Problem details: Your job is to copy the lines from the material that include "Apple".
* * *
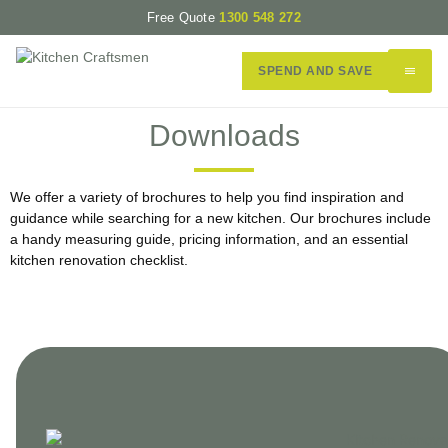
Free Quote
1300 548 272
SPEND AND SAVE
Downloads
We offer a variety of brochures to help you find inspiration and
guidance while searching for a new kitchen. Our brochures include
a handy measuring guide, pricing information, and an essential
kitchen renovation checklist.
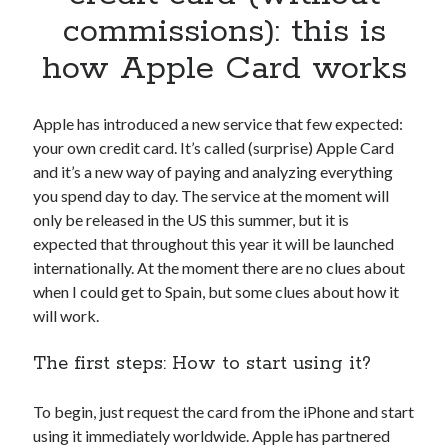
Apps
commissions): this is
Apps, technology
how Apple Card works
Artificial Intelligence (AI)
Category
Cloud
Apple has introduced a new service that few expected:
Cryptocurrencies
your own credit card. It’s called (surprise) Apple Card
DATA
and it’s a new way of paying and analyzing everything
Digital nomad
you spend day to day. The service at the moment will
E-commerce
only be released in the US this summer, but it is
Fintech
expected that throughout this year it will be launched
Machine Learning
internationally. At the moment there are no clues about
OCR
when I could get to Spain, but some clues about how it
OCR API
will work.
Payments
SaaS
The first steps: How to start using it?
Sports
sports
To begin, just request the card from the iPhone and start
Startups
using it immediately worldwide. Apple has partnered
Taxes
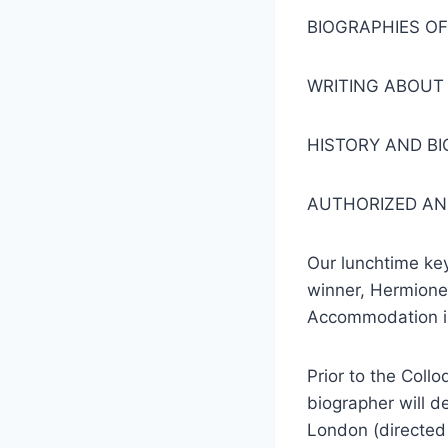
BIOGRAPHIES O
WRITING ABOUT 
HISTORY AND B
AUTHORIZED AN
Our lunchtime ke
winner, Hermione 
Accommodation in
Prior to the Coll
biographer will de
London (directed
* * *
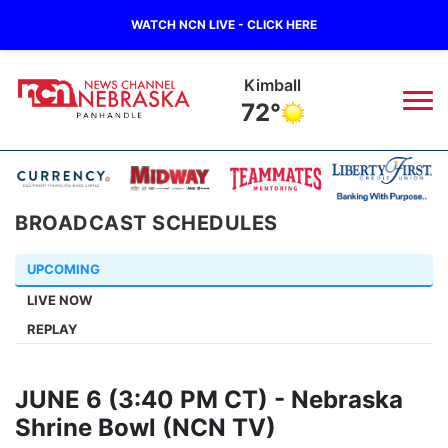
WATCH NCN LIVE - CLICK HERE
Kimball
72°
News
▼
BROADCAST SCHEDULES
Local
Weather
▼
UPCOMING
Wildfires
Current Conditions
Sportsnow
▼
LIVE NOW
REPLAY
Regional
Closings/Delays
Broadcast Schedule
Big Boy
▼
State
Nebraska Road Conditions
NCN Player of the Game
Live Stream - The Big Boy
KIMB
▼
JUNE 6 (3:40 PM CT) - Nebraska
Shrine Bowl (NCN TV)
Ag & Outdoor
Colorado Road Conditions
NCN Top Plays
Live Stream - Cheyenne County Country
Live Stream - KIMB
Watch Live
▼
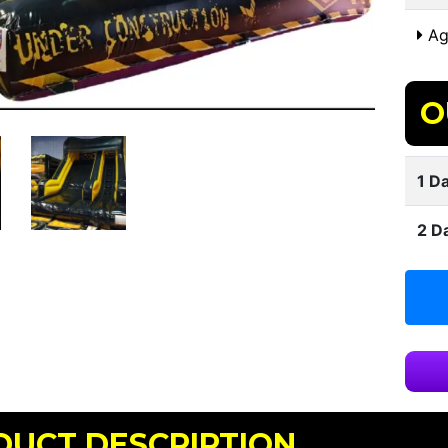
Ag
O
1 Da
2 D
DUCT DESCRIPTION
* * *
Your response:
how Apple Card works
Apple has introduced a new service that few expected:
your own credit card. It’s called (surprise) Apple Card
using it immediately worldwide. Apple has partnered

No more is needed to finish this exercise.